In general, the density of the gate-defined confinement region is smaller than that of the bulk, and affected by the gate voltage. However, the gate annealing procedure can keep uniform density for the whole sample in our measurements. This can be verified by the magnetic field dependence of the IQH and FQH plateaus in Hall traces in Fig. 1c and Supplementary Fig. 6. By comparing the diagonal resistance and the Hall resistance as a function of magnetic field for the gating condition of developing the 3/2 FQH plateau (Fig. 3a), the 3/2 plateau in this measurement appears at the filling factor of 5/3. What’s more, if the density of the confinement is reduced to filling factor 3/2 when the 3/2 plateau shows up at −1.8 V (Fig. 3a), then further negatively charging the top gate will only maintain or keep reducing the density in the confinement. As a result, the 5/3 plateau could not show up anymore at the filling factor 3/2 or at a smaller filling factor, which is contradicted to the experimental observation (−2.8 V at Fig. 3a). This argument serves as an additional clue that the 3/2 FQH plateau appears at the filling factor of 5/3. The 3/2 FQH plateau has also been observed in Charles M. Marcus group, shown in Yiming Zhang’s thesis27. In their measurements, the 3/2 FQH plateaus appeared in samples with both uniform density and non-uniform density. From the corresponding R-B features between RD and RXY in Fig. 1c and Supplementary Fig. 6, the 3/2 FQH plateau we observed is unlikely induced only by the density variation in the confined region.

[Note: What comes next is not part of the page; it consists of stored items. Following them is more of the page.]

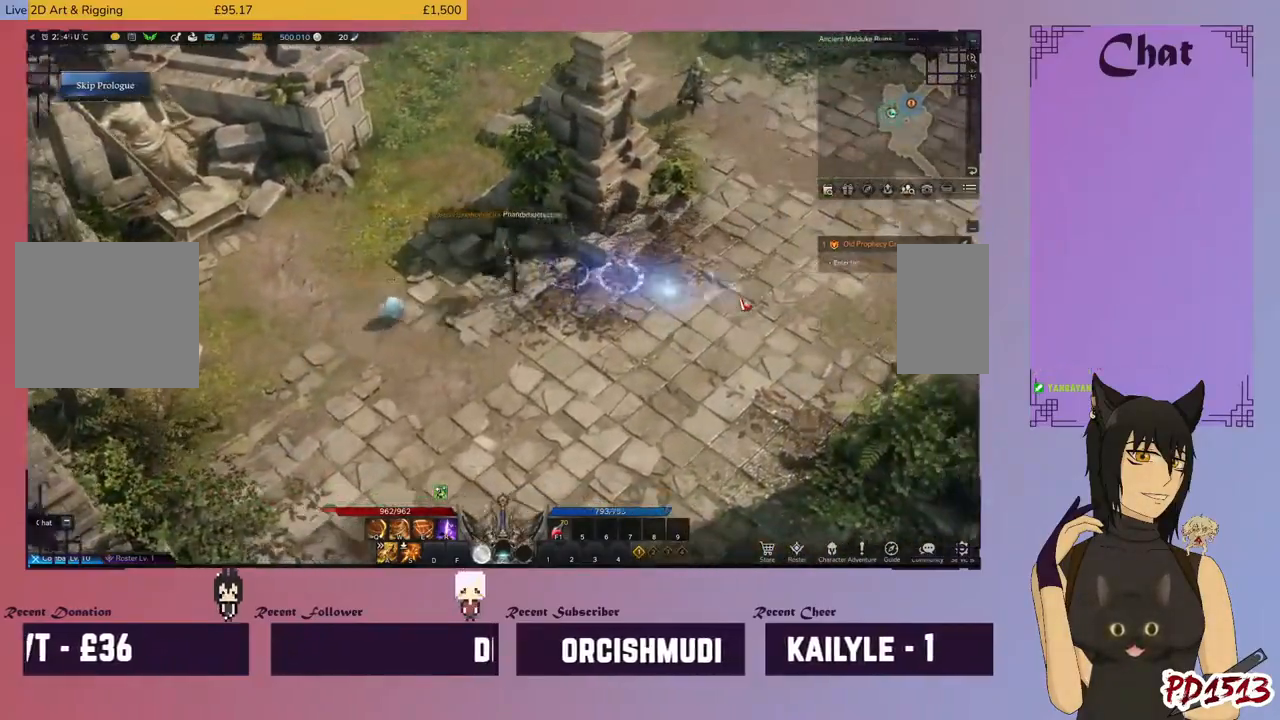
{"keys": [], "mouse": [], "events": [[100, "mouse_left", "down"], [233, "mouse_left", "up"], [333, "mouse_left", "down"], [467, "mouse_left", "up"]]}
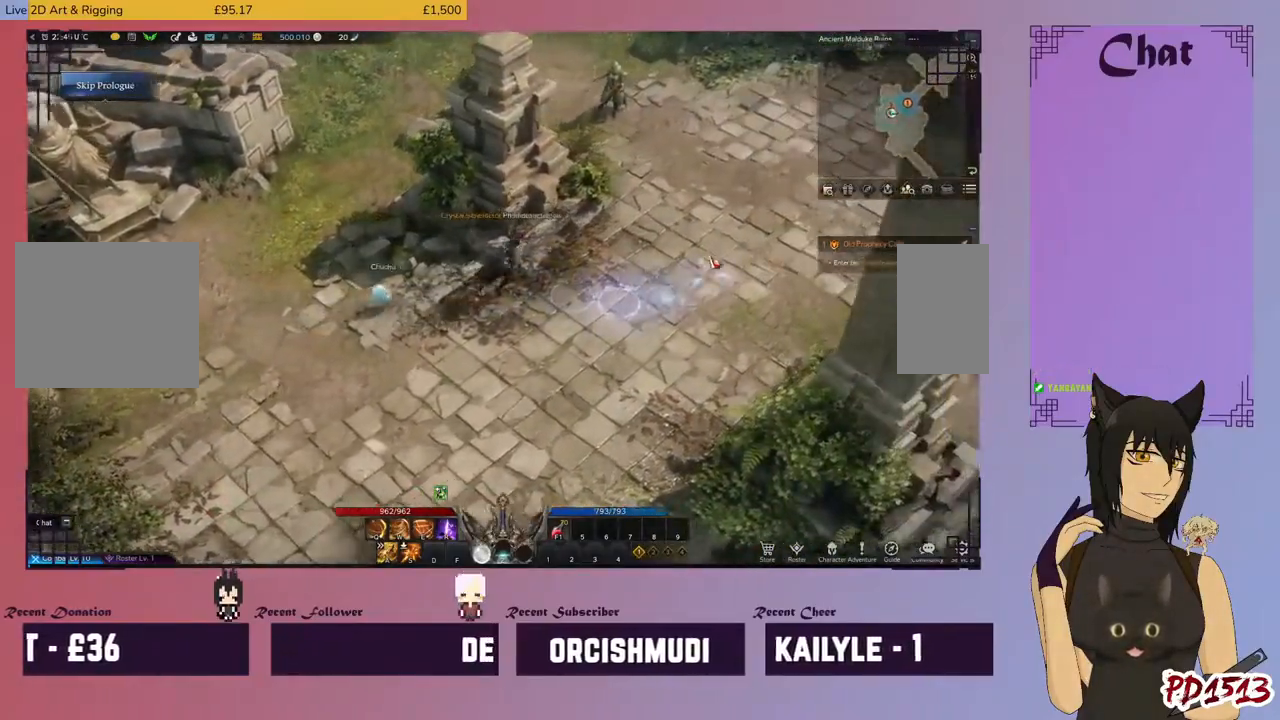
{"keys": [], "mouse": [], "events": [[67, "mouse_left", "down"], [200, "mouse_left", "up"], [300, "mouse_left", "down"], [433, "mouse_left", "up"]]}
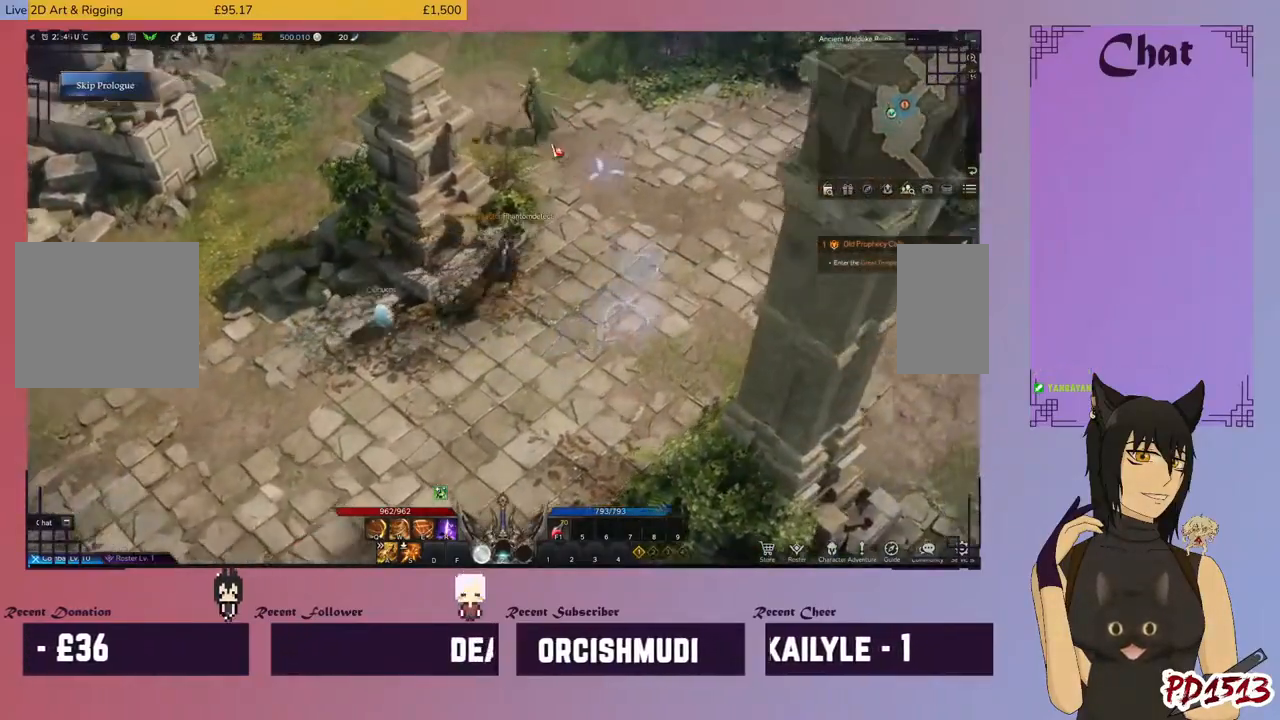
{"keys": [], "mouse": ["left"], "events": [[33, "mouse_left", "down"], [133, "mouse_left", "up"], [200, "mouse_left", "down"], [367, "mouse_left", "up"], [400, "mouse_left", "down"]]}
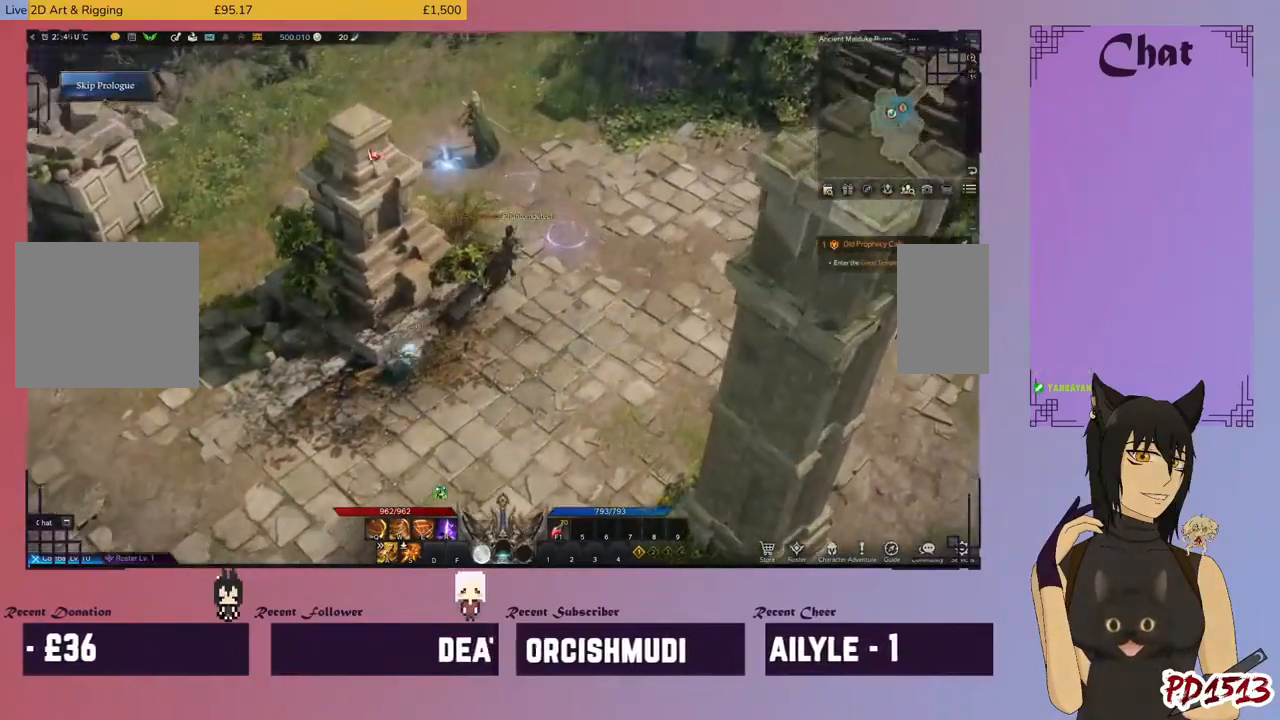
{"keys": [], "mouse": [], "events": [[33, "mouse_left", "up"], [133, "mouse_left", "down"], [267, "mouse_left", "up"], [333, "mouse_left", "down"], [467, "mouse_left", "up"]]}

Disorder can drive the collapse of energy gap and then induce phase transition from the FQH state to another state28,29. At ν = 5/3 FQH state, the edge state could be complicated due to potential edge reconstruction and neutral mode20,23,30. The formation of the 3/2 FQH plateau could be caused by a more complicated edge reconstruction with lateral confinement at ν = 5/3. In our system, the disorders induced by the residual potential in the confined region could also help with the collapse of the 5/3 FQH state and the formation of intriguing edge structure and excitation with fractional charge. The 3/2 FQH plateau has been found in the single-layer two-dimensional system of ZnO where Landau level crossing induced by tilted magnetic field is needed10, while there is no in-plane magnetic field in our measurements. The exact origin of the 3/2 FQH plateau remains an open theoretical question to be investigated.

Methods

Sample fabrication

The samples were made from a wafer of GaAs/AlGaAs heterostructures. The center of the 30 nm quantum well is 210 nm below the surface, with modulated Si doping at ~100 nm below and above the quantum well center. The mobility is higher than 1.0 × 107 cm2 V−1 s−1 at 20 mK. A 150 μm wide Hall bar was shaped by wet etching. Ohmic contacts were made of Pt/Au/Ge alloy deposited by e-beam evaporation and annealed at 550 °C for 100 s. Two separate Cr/Au gates were deposited on the surface of the sample to form the confined region. In this experiment, samples with different confined region sizes were fabricated and measured. The dimensions of these geometries are 1 × 2 μm2, 0.3 × 2 μm2 and 1.5 × 3 μm2, respectively. The confined region on the samples used in the main text is the size of 1 × 2 μm2. The data from other samples are shown in the Supplementary Figs. 13.

Measurement techniques

The measurements were carried out in a dilution refrigerator with a base refrigerator temperature below 6 mK. The temperatures given in this work are electron temperatures. In the four-terminal resistance measurements, the Hall resistance RXY and the diagonal resistance RD were measured simultaneously using lock-in techniques at 6.47 Hz with 1 nA. The two-terminal conductance measurements were also carried out using lock-in techniques at 6.47 Hz with voltage excitations smaller than 35 μV.